Yes, so we set up an office - a new function of strategy and business development office and manned that up on a search that’s looking through key markets. As I mentioned in my comments that our focus is on diversification as to keep that momentum going. Right now we’re at a 60/40 split between vehicular and what we call industrial. We see the benefits of that, we think that improving that ratio to more parity between the two is a way to go because of again diversification with the solid focus on our core technical strength of thermal management gives us a lots of advantages both on earnings, quality of earnings, capital - intensity being less and again more diversification across markets and customer.

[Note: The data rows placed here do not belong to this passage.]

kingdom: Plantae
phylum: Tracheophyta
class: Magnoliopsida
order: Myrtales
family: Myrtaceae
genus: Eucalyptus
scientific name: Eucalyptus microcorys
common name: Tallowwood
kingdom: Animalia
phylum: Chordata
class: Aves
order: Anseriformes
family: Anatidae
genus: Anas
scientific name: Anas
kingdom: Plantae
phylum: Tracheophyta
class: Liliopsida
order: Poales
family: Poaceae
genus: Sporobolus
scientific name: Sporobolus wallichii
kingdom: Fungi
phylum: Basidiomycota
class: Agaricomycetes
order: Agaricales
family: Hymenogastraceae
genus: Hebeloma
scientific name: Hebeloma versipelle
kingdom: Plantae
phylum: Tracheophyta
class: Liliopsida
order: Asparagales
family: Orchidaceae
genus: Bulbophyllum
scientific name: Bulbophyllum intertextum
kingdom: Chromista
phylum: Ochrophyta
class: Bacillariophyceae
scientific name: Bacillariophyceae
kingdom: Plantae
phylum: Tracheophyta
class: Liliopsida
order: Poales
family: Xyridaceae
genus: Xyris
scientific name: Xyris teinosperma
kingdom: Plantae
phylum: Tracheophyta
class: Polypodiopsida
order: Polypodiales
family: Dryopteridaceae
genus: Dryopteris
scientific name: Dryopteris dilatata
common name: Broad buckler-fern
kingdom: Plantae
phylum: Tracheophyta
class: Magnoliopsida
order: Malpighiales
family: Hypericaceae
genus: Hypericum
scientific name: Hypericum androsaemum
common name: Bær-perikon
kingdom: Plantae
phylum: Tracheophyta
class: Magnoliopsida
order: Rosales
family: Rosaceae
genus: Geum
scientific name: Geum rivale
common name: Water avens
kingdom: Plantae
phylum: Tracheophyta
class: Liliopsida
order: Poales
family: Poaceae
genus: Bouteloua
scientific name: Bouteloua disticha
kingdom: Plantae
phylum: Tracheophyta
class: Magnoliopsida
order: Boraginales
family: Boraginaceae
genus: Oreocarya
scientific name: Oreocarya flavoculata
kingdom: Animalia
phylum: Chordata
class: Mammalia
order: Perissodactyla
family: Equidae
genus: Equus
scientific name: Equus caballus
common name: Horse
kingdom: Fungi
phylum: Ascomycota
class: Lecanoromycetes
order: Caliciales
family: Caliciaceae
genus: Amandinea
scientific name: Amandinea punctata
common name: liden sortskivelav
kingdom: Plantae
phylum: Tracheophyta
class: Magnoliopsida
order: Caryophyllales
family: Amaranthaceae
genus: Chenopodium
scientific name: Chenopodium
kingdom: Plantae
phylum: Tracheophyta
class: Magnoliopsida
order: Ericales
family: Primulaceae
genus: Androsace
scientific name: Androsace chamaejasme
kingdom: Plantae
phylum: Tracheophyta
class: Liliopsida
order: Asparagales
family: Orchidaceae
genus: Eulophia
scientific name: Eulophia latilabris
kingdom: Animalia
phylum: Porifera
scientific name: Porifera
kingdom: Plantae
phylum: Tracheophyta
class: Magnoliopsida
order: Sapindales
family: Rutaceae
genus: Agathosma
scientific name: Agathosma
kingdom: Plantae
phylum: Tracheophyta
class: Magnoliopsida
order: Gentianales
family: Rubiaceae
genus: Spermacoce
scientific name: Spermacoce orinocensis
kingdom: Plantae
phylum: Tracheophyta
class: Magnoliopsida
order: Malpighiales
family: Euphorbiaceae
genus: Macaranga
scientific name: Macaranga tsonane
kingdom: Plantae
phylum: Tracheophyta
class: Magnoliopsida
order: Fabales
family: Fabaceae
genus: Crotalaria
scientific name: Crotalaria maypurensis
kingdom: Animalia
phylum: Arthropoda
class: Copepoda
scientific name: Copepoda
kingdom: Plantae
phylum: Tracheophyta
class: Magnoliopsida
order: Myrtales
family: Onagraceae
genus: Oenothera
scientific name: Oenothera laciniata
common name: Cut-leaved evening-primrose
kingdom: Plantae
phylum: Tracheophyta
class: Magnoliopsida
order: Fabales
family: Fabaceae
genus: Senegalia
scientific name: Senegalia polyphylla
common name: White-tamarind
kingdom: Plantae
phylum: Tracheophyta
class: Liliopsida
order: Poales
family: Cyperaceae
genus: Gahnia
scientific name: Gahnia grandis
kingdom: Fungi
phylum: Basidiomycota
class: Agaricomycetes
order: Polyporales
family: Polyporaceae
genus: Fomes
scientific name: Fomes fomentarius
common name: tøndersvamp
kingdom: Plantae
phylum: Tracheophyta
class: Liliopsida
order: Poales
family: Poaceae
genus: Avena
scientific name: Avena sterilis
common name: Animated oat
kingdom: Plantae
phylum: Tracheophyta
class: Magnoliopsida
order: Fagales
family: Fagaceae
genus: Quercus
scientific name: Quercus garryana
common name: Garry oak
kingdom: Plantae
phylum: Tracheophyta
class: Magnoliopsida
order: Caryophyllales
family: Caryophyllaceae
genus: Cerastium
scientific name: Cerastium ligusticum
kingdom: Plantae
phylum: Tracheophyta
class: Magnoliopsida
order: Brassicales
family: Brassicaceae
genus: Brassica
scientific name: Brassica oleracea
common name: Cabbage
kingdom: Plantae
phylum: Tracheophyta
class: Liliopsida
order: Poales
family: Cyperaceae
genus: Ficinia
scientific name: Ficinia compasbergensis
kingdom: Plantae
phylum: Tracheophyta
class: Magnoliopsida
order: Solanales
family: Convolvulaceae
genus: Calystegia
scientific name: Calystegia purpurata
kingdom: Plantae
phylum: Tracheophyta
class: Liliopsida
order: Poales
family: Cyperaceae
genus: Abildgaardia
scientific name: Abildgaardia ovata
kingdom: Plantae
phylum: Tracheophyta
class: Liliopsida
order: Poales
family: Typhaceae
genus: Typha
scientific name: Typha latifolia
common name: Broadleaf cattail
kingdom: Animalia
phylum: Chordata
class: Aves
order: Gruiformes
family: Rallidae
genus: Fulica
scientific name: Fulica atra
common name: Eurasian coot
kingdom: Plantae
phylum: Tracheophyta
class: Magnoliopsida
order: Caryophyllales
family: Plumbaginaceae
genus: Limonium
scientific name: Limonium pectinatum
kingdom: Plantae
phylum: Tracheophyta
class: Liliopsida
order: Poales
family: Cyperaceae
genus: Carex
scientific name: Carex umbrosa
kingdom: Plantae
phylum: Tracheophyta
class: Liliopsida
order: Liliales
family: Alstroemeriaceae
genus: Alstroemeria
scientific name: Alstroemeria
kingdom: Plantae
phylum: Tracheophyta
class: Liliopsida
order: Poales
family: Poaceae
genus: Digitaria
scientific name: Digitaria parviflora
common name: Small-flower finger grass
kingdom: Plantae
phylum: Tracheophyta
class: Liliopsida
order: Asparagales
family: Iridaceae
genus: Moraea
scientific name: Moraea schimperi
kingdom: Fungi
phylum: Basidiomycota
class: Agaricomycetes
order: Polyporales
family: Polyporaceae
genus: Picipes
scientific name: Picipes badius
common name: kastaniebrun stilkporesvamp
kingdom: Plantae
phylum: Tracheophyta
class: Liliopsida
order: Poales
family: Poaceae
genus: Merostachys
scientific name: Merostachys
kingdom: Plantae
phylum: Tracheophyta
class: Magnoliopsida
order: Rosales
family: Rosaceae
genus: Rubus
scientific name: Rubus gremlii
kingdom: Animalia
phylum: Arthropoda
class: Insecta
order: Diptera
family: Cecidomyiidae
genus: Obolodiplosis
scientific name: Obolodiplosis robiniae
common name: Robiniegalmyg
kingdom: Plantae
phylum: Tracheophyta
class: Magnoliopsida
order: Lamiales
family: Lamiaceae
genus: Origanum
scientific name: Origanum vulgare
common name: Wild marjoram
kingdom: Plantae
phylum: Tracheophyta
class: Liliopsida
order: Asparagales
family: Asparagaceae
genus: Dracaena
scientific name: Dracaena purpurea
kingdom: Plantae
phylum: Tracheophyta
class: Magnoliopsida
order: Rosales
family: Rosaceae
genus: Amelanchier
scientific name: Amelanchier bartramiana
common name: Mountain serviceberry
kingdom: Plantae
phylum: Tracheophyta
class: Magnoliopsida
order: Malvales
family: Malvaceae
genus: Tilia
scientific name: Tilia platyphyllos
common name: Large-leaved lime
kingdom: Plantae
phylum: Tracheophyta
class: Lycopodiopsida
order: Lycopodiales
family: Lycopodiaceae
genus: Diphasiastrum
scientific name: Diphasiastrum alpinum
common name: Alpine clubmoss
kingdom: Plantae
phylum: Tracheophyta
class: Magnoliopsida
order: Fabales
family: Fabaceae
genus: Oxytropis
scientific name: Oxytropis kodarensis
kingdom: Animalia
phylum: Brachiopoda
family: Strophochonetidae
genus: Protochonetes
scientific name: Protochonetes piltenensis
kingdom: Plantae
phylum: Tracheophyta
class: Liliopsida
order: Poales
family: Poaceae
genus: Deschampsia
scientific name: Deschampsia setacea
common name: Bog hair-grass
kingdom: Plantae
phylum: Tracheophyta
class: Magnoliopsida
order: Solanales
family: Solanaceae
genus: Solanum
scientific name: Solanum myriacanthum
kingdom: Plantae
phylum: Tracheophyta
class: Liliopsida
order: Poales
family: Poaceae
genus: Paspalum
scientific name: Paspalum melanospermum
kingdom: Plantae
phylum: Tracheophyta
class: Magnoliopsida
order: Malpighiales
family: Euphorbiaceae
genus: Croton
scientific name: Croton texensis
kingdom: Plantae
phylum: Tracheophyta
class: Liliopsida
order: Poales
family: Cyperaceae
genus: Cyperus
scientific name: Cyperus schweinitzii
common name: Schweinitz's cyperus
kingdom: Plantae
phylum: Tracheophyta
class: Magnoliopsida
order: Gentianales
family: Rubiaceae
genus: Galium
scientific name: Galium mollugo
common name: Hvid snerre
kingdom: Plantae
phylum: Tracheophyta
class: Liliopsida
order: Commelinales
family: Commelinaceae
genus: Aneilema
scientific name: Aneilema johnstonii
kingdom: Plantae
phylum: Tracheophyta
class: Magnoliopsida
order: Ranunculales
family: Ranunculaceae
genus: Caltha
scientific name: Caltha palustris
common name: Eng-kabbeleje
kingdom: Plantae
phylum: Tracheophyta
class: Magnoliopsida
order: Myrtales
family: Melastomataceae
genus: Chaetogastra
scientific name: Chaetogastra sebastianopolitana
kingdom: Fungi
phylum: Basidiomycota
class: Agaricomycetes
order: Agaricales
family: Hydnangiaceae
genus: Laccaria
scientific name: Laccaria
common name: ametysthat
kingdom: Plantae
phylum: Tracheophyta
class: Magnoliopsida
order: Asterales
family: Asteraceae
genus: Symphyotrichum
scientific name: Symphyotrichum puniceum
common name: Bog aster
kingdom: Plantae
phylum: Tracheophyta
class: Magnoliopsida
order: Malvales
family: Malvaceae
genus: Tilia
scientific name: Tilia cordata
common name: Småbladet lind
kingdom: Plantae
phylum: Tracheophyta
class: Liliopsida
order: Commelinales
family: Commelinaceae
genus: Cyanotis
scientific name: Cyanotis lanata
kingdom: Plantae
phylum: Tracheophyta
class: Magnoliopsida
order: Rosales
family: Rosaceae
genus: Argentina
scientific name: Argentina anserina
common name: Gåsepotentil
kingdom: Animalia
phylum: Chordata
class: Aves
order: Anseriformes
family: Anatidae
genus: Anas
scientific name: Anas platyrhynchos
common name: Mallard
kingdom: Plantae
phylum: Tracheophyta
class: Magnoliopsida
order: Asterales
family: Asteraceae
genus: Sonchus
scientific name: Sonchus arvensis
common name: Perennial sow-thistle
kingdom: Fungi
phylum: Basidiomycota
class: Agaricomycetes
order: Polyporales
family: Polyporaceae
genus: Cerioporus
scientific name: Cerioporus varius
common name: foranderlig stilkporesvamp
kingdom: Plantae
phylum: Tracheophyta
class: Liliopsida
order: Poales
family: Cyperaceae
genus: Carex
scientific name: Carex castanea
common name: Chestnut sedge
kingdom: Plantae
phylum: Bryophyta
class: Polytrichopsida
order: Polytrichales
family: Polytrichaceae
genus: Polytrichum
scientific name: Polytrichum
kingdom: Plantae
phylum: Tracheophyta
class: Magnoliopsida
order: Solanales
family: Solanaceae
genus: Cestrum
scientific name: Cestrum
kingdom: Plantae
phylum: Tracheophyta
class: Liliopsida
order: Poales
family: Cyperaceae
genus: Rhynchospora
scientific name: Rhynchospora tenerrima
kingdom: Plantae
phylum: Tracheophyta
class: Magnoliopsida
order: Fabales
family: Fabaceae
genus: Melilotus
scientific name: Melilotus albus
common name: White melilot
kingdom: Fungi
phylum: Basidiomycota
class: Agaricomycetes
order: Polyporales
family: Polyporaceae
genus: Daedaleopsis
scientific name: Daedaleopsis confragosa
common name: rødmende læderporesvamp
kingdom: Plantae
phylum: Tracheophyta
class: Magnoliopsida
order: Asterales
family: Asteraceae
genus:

So look for us to be spending a lot of time in an industrial space which could - and we’re seeing opportunities and clearly we’re going to be shopping wisely.

Mick Lucareli

Analyst

And it took us - we talked quite few quarters about maybe a year or more about before we announced Luvata and valuations that really depends on each opportunity and there are some that are going to be quite reasonable and fit well with our competencies. And then there will be ones like we had before Luvata that we won't participate or we’ll pass either the multiples goes up or we don't see the synergy benefits to justify the cost. So really answer will be it really depends on the particular company we’re talking about.

Matthew Paige

Analyst

All right. And then one more question from me. Through the presentation it seems like you are forecasting continued end market improvements and you noted some expected margin expansion. How much conservatism is baked into your EPS guidance?

Mick Lucareli

Analyst

Well it will be CFO talking here. We stretched the team really hard and we always try to go forward with the shareholders and we always tried to deliver guidance that is right in line with what we’re pushing the teams for. With the metal’s headwinds this year and all of the volume launches, we really have pushed the teams hard. So I will leave it at, I don't think you ever have any management - no management team is ever going to say we can’t hit the numbers so they are sandbagged. But I think we're trying to build an expectation with all of you that we're coming right down the middle in this year’s - the lever where we really pushed hard to deliver another year of strong growth and there is a lot of work to do to hit those numbers.

Operator

Operator

I'm showing no further questions at this time. I would now like to turn the conference back to Kathy Powers.

Kathleen Powers

Analyst

Thank you. Thank you for joining us this morning. A replay of this call will be available through our website in about two hours. We hope you have a great day.

Operator

Operator

Ladies and gentlemen, thank you for participating in today's conference. This does conclude our presentation. And you may all disconnect. Everyone have a great day.